### TASK PROMPT
Give again, word for word, each line below starting at the one that contains "帐户页输入日记帐（2016 年 2 月）</td>" and ending at the one that contains "included flags are:**".

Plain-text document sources
= = = = = = =

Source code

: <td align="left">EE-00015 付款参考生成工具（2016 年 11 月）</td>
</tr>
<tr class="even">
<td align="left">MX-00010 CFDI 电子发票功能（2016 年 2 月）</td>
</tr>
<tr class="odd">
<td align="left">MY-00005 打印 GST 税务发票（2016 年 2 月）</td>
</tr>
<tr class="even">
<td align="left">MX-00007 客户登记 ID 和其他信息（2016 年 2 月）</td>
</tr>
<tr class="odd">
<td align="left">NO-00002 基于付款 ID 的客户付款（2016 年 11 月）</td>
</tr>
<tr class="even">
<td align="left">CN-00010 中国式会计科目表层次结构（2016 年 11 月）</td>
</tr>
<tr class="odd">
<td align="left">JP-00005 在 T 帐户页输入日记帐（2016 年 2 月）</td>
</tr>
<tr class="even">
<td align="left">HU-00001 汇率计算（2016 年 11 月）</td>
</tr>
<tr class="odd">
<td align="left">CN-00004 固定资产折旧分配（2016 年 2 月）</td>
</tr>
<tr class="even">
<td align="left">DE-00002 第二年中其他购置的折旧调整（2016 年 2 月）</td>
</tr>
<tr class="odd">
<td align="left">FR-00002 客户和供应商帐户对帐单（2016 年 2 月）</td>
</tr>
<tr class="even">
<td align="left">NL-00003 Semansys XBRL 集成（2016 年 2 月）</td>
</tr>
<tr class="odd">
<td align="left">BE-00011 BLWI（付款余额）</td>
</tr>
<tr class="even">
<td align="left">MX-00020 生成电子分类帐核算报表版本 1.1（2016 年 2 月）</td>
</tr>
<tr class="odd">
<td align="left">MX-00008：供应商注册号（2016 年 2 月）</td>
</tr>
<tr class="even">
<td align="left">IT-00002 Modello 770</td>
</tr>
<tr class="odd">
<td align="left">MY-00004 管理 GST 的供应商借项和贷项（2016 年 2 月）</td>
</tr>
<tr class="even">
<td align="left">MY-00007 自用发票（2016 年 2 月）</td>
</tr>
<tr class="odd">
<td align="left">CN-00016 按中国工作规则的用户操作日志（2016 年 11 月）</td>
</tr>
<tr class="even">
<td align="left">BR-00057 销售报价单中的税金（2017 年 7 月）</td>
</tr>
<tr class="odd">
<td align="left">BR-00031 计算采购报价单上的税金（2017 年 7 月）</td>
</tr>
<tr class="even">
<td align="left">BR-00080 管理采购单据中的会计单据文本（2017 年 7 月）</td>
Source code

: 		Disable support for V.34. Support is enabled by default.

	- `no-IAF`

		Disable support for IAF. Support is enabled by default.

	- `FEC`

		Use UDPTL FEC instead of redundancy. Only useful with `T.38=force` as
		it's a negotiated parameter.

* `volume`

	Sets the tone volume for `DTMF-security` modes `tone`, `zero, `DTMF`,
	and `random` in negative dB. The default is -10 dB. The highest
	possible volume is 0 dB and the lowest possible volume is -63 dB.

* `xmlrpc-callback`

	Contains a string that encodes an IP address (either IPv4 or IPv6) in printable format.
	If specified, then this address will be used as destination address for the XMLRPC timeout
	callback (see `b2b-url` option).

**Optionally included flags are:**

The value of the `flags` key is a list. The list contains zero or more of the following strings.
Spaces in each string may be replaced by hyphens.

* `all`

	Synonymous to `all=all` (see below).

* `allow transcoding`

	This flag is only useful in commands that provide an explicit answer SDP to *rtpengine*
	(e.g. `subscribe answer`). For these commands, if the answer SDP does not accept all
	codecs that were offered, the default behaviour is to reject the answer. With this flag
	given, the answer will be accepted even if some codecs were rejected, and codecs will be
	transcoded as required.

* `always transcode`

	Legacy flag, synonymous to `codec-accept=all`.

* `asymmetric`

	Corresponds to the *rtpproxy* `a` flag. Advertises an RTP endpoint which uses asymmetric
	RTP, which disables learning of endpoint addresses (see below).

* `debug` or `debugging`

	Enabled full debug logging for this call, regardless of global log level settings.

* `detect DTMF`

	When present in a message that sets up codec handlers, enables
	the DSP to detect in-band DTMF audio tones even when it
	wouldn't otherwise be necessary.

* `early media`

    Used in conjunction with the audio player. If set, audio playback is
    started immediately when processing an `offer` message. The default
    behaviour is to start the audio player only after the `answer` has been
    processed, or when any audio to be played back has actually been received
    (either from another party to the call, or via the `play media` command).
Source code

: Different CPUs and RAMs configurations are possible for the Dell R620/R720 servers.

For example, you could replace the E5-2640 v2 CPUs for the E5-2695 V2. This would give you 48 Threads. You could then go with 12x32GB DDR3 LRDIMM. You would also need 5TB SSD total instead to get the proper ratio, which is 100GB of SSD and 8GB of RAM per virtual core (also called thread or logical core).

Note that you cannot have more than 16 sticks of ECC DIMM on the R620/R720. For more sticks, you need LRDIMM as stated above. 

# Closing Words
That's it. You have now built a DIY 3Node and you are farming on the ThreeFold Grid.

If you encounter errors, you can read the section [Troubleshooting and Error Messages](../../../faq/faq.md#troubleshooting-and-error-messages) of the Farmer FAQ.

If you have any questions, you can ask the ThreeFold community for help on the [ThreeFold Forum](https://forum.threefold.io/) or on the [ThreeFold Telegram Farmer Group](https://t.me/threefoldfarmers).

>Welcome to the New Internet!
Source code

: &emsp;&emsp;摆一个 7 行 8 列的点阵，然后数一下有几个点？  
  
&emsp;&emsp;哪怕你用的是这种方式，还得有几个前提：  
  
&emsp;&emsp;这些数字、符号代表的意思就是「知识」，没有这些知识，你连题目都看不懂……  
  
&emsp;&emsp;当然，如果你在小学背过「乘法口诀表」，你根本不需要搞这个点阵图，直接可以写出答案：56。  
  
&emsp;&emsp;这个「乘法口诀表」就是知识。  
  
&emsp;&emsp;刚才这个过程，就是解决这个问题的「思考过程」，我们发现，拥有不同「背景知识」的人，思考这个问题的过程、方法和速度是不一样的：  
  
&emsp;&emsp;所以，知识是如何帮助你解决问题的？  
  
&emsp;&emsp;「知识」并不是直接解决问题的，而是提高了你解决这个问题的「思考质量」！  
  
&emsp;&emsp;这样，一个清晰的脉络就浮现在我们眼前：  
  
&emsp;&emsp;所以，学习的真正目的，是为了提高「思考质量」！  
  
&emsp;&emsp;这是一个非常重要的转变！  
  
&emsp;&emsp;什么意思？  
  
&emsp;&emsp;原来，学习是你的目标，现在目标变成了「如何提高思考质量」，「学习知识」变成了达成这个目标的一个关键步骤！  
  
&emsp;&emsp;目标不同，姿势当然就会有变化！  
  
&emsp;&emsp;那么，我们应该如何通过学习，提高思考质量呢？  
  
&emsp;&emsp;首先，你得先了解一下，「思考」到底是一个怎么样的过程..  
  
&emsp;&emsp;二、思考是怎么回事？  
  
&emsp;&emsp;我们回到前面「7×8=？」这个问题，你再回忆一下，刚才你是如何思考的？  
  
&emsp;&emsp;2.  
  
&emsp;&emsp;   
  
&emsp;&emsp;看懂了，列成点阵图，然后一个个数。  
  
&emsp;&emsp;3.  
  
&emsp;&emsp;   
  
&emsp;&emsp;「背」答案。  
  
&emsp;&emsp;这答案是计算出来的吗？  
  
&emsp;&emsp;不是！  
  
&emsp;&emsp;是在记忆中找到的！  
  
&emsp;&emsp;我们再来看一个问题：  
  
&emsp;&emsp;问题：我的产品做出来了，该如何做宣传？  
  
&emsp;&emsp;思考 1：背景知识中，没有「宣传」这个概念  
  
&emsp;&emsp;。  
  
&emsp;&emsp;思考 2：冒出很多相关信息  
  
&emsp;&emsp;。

= = = = = = =

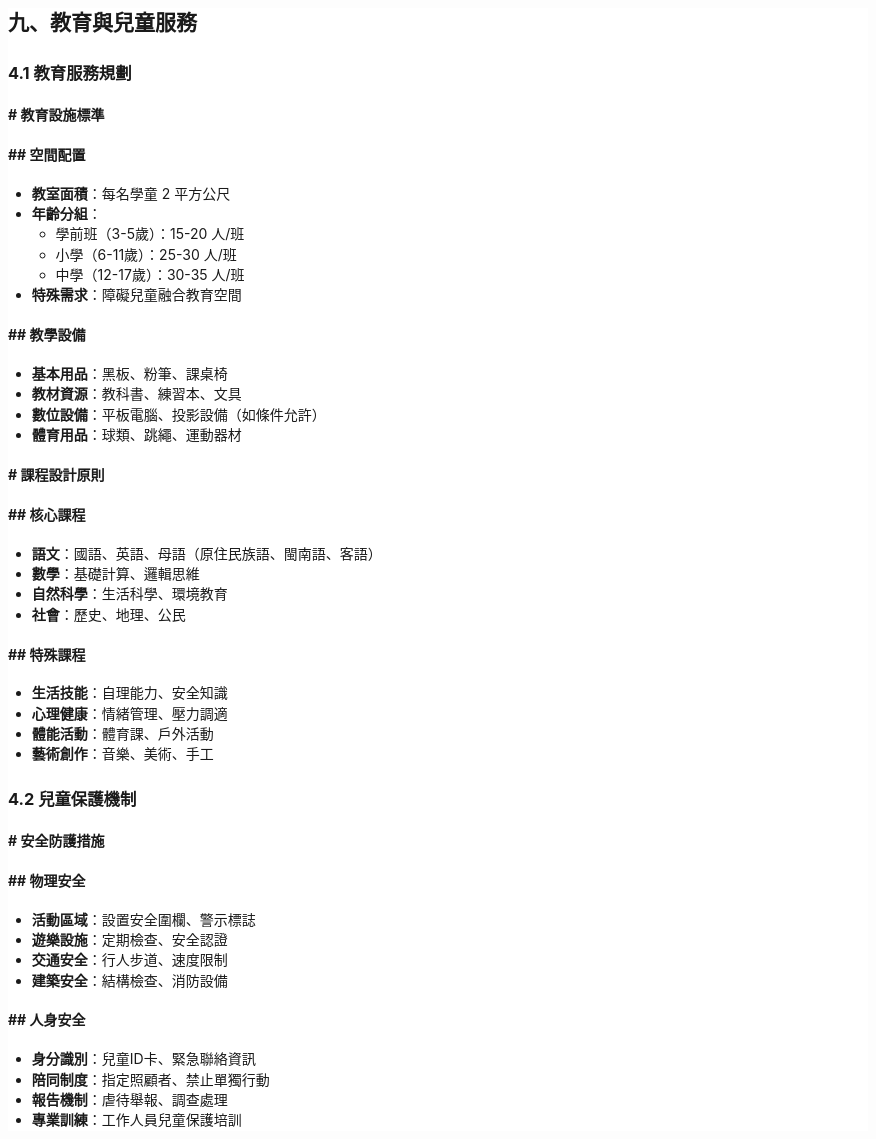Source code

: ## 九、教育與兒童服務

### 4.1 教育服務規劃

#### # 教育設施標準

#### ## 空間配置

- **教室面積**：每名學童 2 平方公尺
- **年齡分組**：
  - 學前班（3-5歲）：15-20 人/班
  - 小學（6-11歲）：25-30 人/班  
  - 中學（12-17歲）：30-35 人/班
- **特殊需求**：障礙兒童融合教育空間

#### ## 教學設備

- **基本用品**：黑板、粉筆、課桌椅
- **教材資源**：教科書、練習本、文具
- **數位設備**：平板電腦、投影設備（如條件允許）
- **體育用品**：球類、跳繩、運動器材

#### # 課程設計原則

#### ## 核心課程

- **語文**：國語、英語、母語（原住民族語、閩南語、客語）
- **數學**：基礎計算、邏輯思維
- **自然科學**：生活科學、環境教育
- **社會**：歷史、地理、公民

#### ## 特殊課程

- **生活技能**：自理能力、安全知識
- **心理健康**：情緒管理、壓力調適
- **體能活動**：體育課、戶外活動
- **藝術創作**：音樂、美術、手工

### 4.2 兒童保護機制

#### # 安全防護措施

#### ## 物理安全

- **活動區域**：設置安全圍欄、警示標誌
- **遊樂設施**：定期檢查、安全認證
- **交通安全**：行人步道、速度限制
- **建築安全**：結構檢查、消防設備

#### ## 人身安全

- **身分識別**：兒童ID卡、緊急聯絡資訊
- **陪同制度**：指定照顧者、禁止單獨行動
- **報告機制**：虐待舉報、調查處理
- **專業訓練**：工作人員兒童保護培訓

= = = = = = =

### WRITTEN SOLUTION
<td align="left">JP-00005 在 T 帐户页输入日记帐（2016 年 2 月）</td>
</tr>
<tr class="even">
<td align="left">HU-00001 汇率计算（2016 年 11 月）</td>
</tr>
<tr class="odd">
<td align="left">CN-00004 固定资产折旧分配（2016 年 2 月）</td>
</tr>
<tr class="even">
<td align="left">DE-00002 第二年中其他购置的折旧调整（2016 年 2 月）</td>
</tr>
<tr class="odd">
<td align="left">FR-00002 客户和供应商帐户对帐单（2016 年 2 月）</td>
</tr>
<tr class="even">
<td align="left">NL-00003 Semansys XBRL 集成（2016 年 2 月）</td>
</tr>
<tr class="odd">
<td align="left">BE-00011 BLWI（付款余额）</td>
</tr>
<tr class="even">
<td align="left">MX-00020 生成电子分类帐核算报表版本 1.1（2016 年 2 月）</td>
</tr>
<tr class="odd">
<td align="left">MX-00008：供应商注册号（2016 年 2 月）</td>
</tr>
<tr class="even">
<td align="left">IT-00002 Modello 770</td>
</tr>
<tr class="odd">
<td align="left">MY-00004 管理 GST 的供应商借项和贷项（2016 年 2 月）</td>
</tr>
<tr class="even">
<td align="left">MY-00007 自用发票（2016 年 2 月）</td>
</tr>
<tr class="odd">
<td align="left">CN-00016 按中国工作规则的用户操作日志（2016 年 11 月）</td>
</tr>
<tr class="even">
<td align="left">BR-00057 销售报价单中的税金（2017 年 7 月）</td>
</tr>
<tr class="odd">
<td align="left">BR-00031 计算采购报价单上的税金（2017 年 7 月）</td>
</tr>
<tr class="even">
<td align="left">BR-00080 管理采购单据中的会计单据文本（2017 年 7 月）</td>
Source code

: 		Disable support for V.34. Support is enabled by default.

	- `no-IAF`

		Disable support for IAF. Support is enabled by default.

	- `FEC`

		Use UDPTL FEC instead of redundancy. Only useful with `T.38=force` as
		it's a negotiated parameter.

* `volume`

	Sets the tone volume for `DTMF-security` modes `tone`, `zero, `DTMF`,
	and `random` in negative dB. The default is -10 dB. The highest
	possible volume is 0 dB and the lowest possible volume is -63 dB.

* `xmlrpc-callback`

	Contains a string that encodes an IP address (either IPv4 or IPv6) in printable format.
	If specified, then this address will be used as destination address for the XMLRPC timeout
	callback (see `b2b-url` option).

**Optionally included flags are:**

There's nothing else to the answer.